> **The task**: Would you please set down the data again exactly as given, excluding the pictures?

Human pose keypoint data
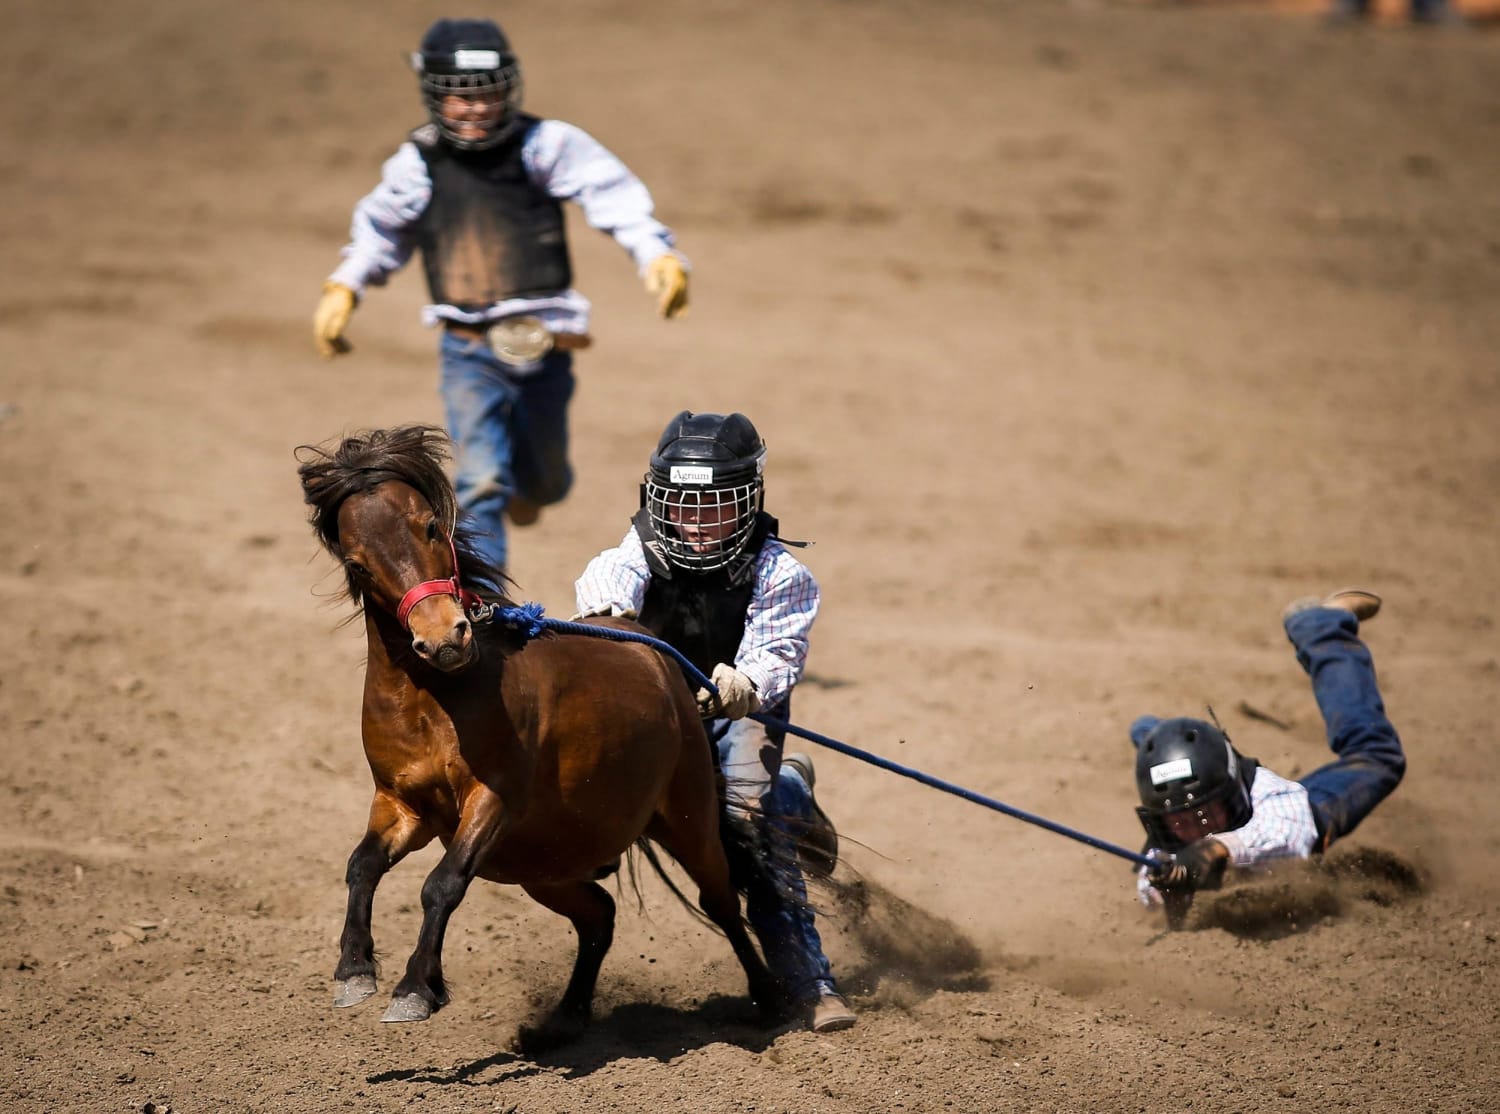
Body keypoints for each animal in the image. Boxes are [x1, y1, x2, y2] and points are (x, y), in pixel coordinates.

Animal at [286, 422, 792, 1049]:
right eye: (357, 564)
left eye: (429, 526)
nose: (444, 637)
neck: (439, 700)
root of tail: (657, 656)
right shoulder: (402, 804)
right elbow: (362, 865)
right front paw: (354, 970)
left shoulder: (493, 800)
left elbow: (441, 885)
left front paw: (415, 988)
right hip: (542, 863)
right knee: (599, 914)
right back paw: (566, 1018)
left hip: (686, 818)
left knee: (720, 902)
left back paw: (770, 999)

> **Reply**:
Body keypoints for each animal in the image. Boxes are [x1, y1, x2, y2] and points are (x, y), in pixel coordinates.

Animal at [286, 422, 792, 1049]:
right eye: (357, 564)
left eye: (429, 526)
nose: (444, 637)
neck: (439, 700)
root of tail: (657, 656)
right shoulder: (402, 804)
right elbow: (362, 865)
right front paw: (354, 970)
left shoulder: (493, 800)
left elbow: (441, 885)
left front paw: (415, 988)
right hip: (542, 863)
right knee: (599, 914)
right back paw: (566, 1018)
left hip: (686, 818)
left knee: (720, 902)
left back paw: (770, 999)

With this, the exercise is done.